BEGIN

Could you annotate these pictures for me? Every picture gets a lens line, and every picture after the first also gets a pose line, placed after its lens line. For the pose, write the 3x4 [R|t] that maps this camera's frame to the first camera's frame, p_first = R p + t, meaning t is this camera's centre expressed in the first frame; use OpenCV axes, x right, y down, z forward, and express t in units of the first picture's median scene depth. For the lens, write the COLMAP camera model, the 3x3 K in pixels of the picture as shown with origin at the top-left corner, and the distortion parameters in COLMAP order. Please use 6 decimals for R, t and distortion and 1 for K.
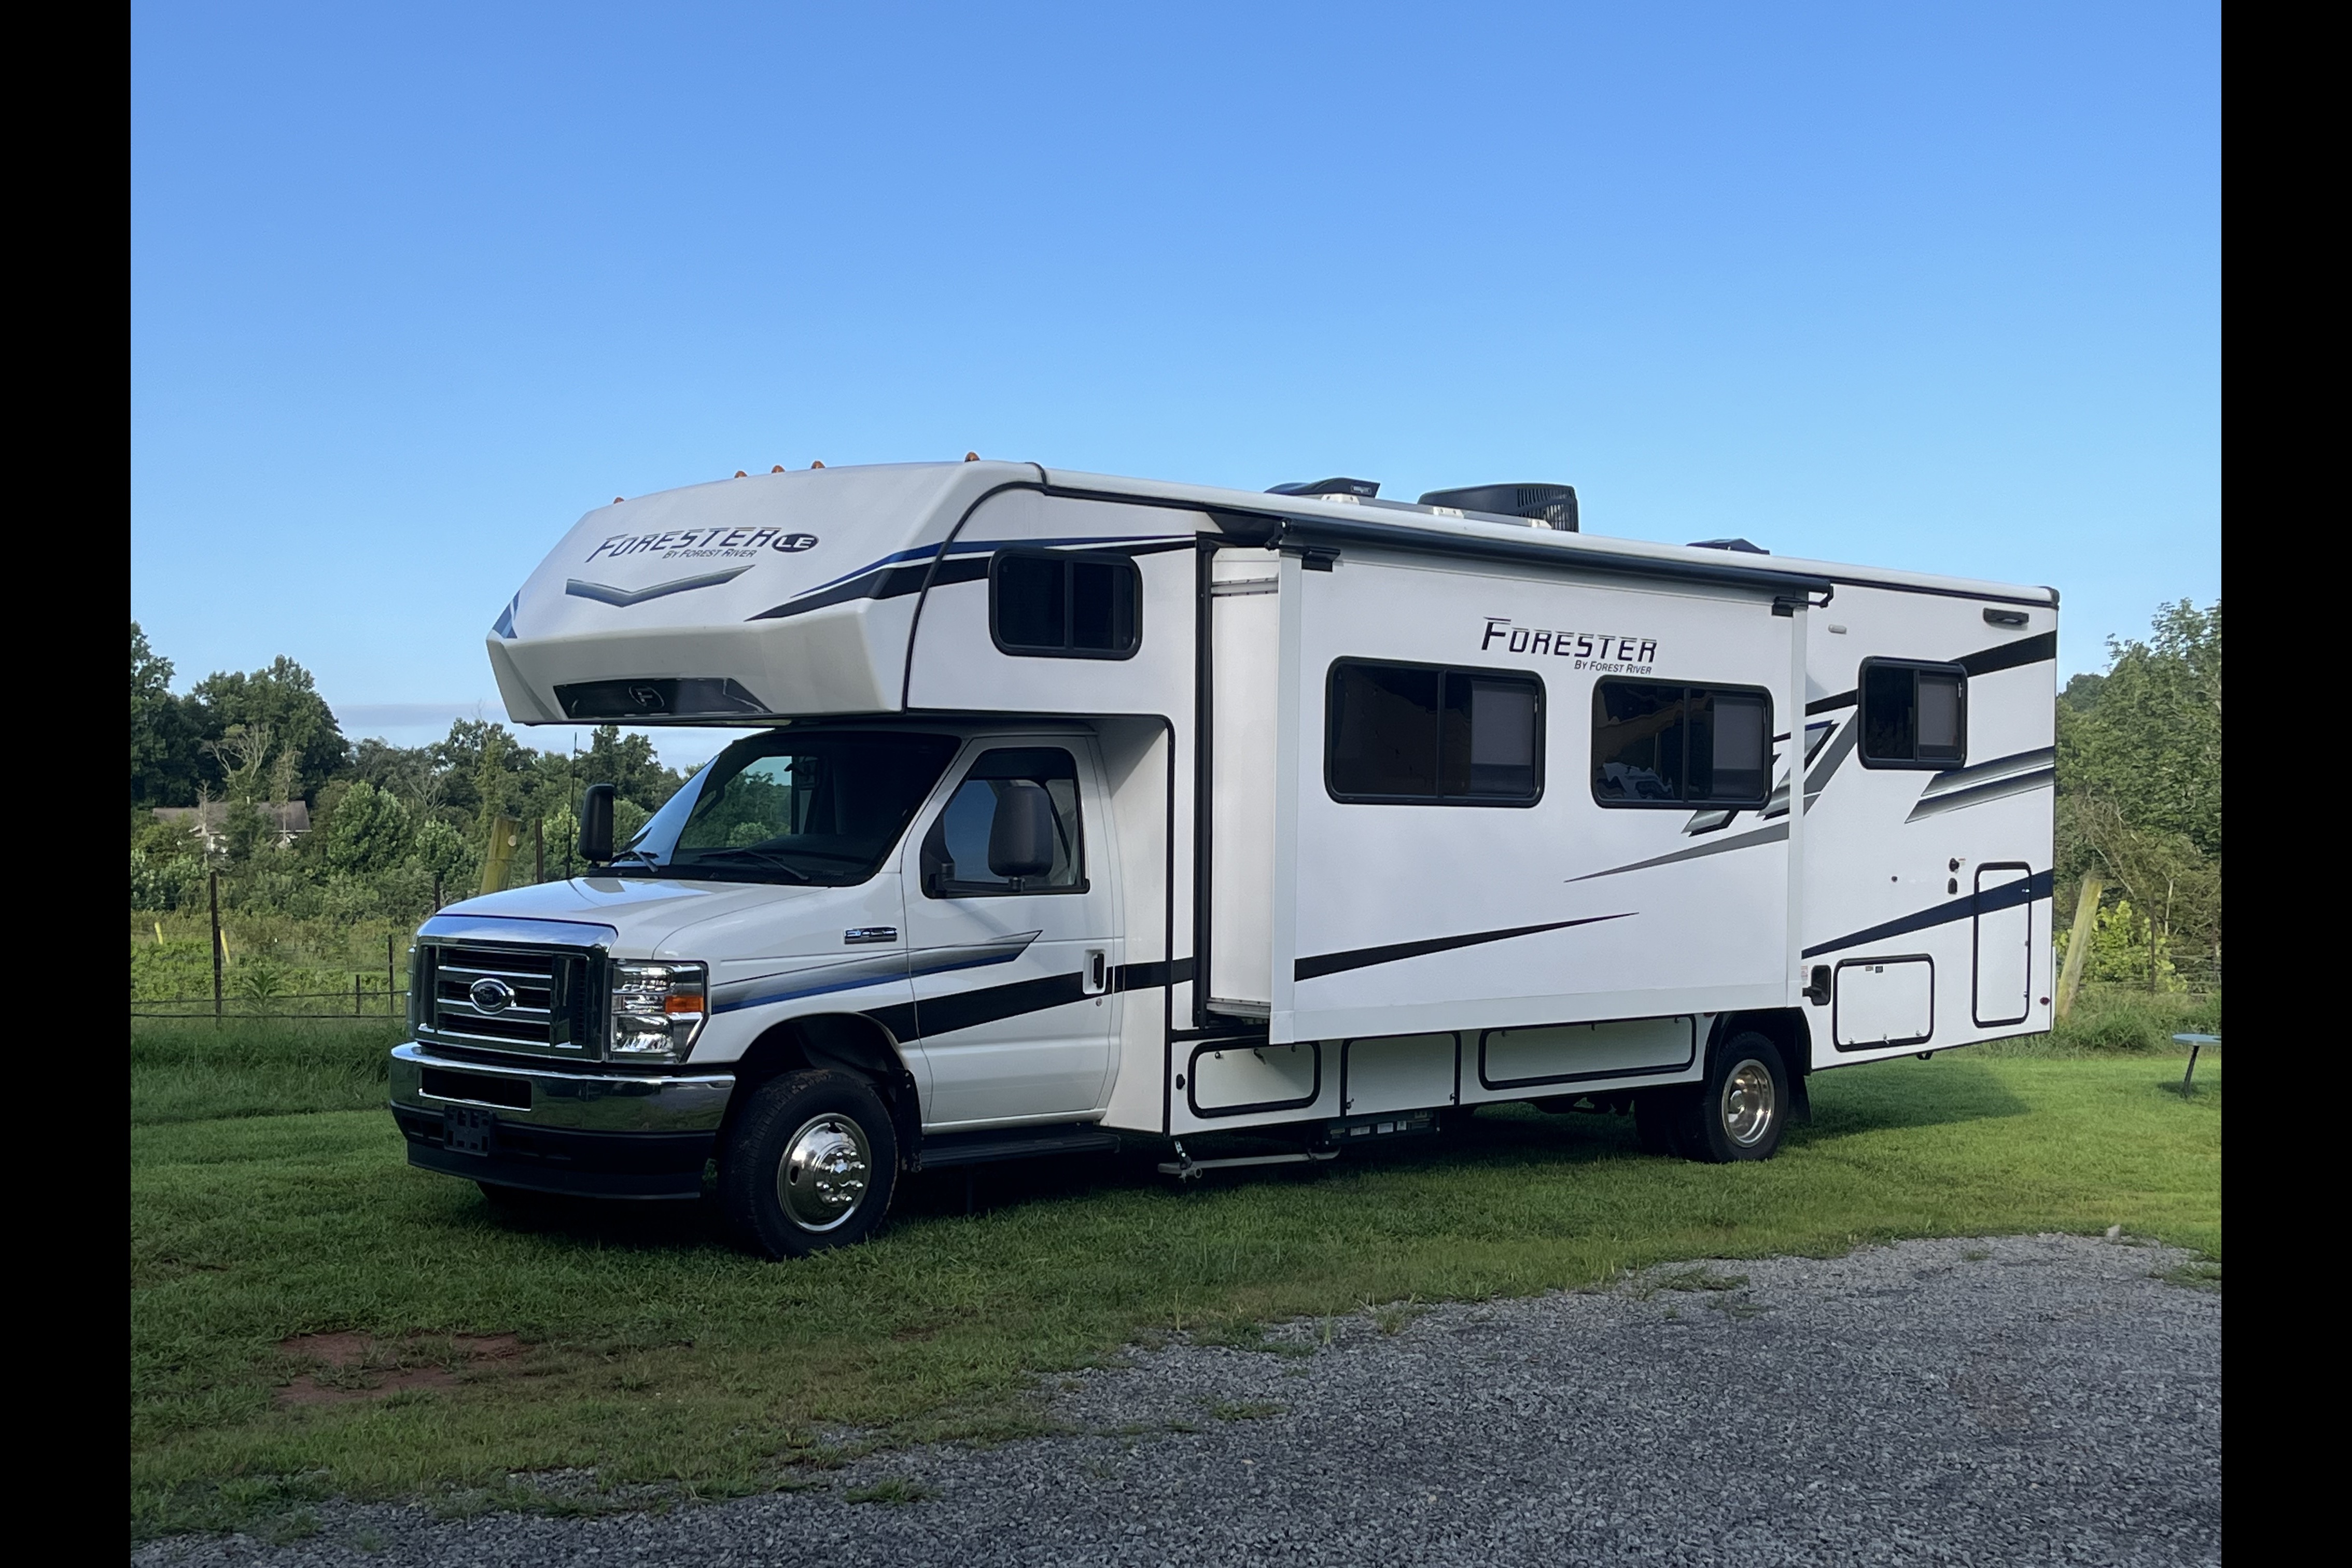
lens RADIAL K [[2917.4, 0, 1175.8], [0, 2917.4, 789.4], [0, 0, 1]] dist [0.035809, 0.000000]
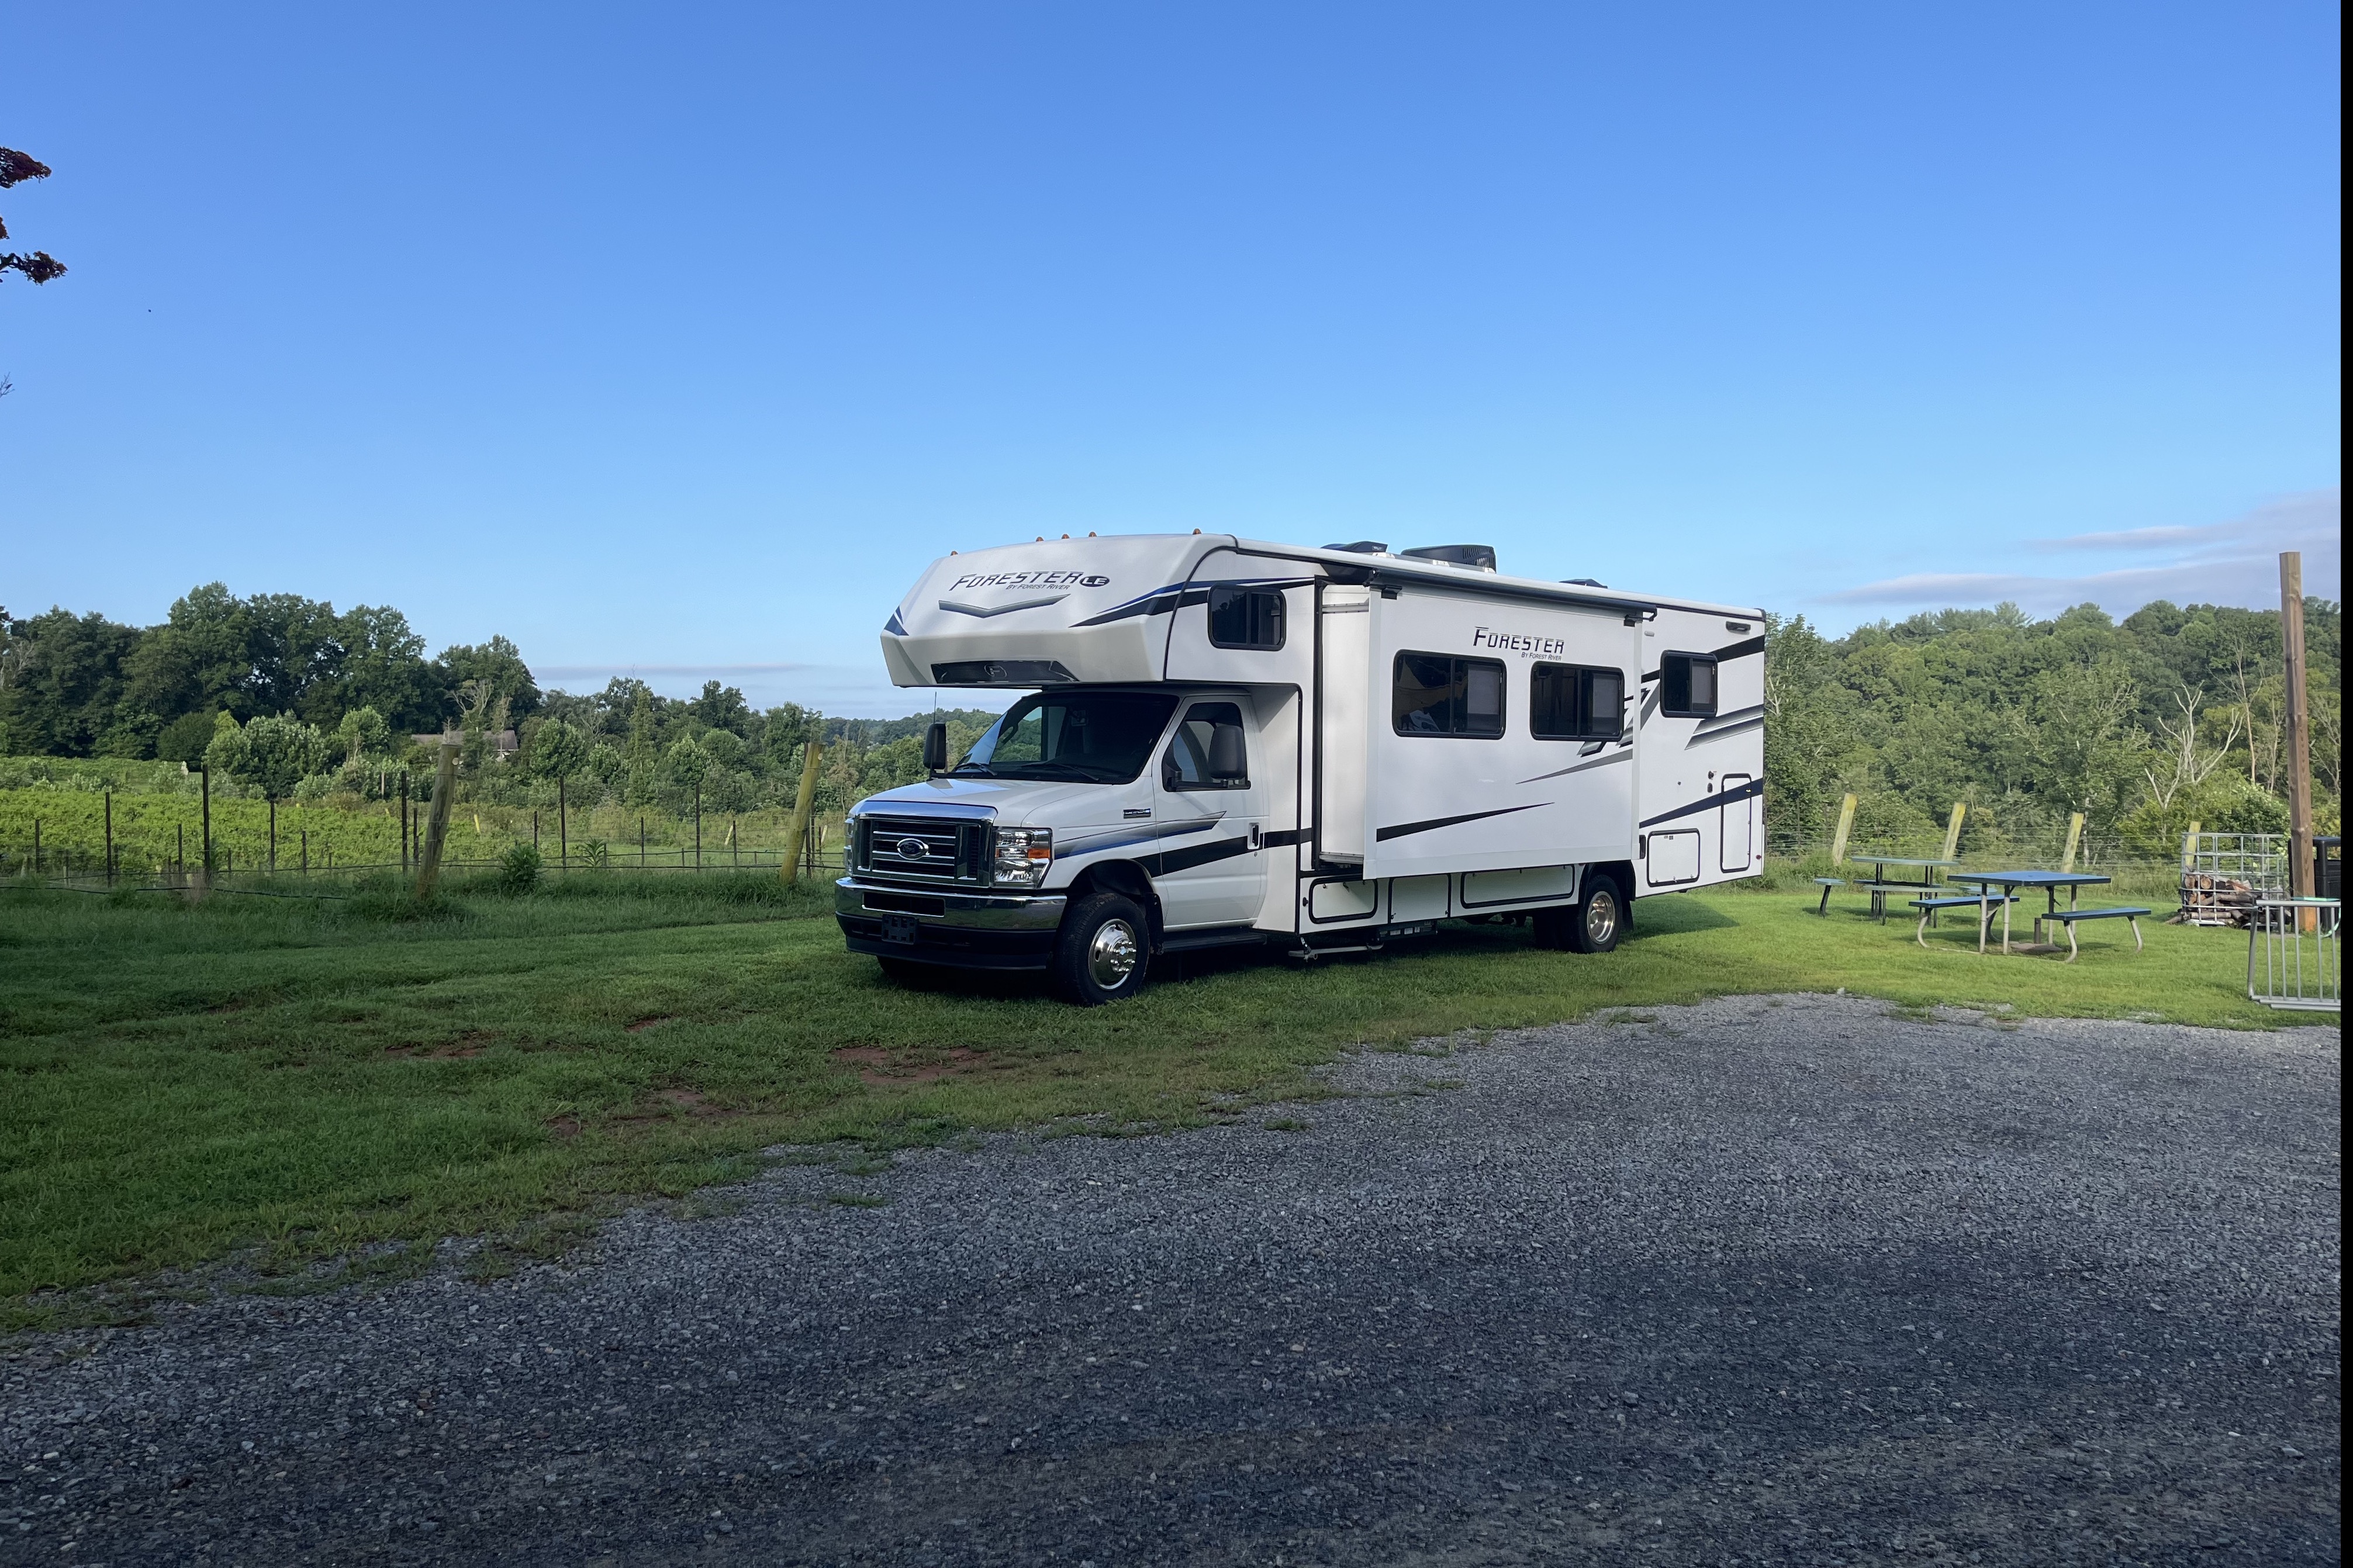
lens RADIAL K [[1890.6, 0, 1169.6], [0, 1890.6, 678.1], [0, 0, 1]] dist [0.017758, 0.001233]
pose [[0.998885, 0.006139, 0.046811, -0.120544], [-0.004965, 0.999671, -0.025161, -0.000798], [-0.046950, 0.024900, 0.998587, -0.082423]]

END
BEGIN

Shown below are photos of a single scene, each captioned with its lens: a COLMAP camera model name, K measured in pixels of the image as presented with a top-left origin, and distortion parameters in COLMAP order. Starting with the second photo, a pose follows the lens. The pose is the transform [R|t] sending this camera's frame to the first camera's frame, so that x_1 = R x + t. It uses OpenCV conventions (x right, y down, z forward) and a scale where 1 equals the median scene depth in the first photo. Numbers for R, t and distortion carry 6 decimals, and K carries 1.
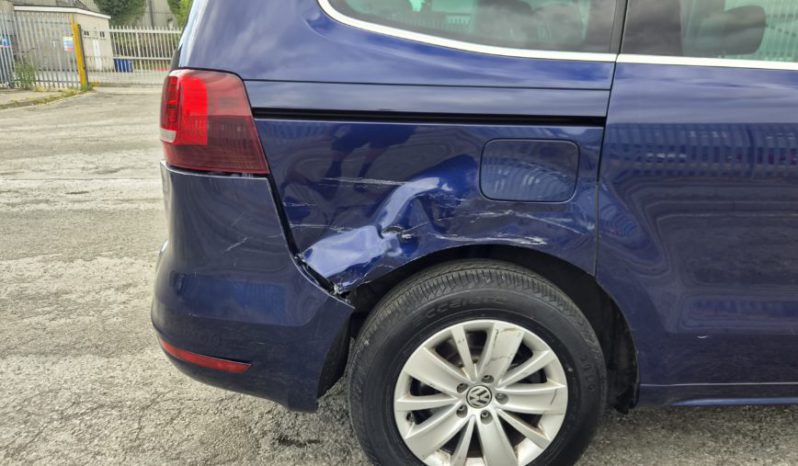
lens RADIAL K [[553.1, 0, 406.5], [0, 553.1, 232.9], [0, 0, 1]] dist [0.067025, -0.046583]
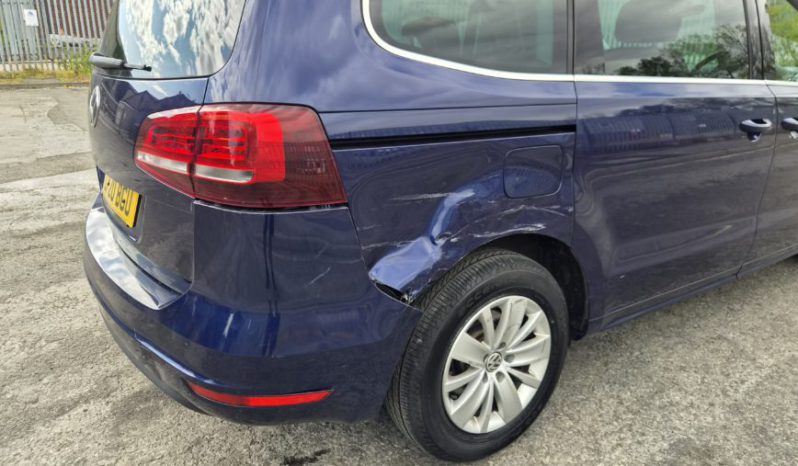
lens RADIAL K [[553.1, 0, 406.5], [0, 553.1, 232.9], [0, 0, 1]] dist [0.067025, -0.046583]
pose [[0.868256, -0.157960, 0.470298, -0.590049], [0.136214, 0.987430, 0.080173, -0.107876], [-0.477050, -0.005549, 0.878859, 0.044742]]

END
BEGIN

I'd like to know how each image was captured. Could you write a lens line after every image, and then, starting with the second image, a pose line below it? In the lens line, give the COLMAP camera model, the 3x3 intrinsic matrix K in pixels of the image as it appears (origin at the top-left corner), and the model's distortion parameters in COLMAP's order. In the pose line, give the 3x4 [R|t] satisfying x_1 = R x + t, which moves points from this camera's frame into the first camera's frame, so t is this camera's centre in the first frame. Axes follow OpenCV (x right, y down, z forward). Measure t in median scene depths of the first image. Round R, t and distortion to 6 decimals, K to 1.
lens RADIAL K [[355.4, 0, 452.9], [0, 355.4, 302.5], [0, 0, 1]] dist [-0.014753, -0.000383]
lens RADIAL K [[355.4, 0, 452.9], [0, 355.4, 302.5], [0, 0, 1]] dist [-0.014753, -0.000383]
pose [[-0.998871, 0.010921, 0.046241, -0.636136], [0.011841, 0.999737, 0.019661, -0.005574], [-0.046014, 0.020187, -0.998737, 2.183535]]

END

**Task requirements:**
Recast the lines from the one containing "Could you annotate" through the one containing "0.024900, 0.998587, -0.082423]]" as a two-column CSV with the headers instruction and output. Give one row per instruction with its answer, putting each in a single quoted field with line breaks changed to spaces, and omit the pictures.

**Response below:**
instruction,output
"Could you annotate these pictures for me? Every picture gets a lens line, and every picture after the first also gets a pose line, placed after its lens line. For the pose, write the 3x4 [R|t] that maps this camera's frame to the first camera's frame, p_first = R p + t, meaning t is this camera's centre expressed in the first frame; use OpenCV axes, x right, y down, z forward, and express t in units of the first picture's median scene depth. For the lens, write the COLMAP camera model, the 3x3 K in pixels of the picture as shown with origin at the top-left corner, and the distortion parameters in COLMAP order. Please use 6 decimals for R, t and distortion and 1 for K.","lens RADIAL K [[2917.4, 0, 1175.8], [0, 2917.4, 789.4], [0, 0, 1]] dist [0.035809, 0.000000] lens RADIAL K [[1890.6, 0, 1169.6], [0, 1890.6, 678.1], [0, 0, 1]] dist [0.017758, 0.001233] pose [[0.998885, 0.006139, 0.046811, -0.120544], [-0.004965, 0.999671, -0.025161, -0.000798], [-0.046950, 0.024900, 0.998587, -0.082423]]"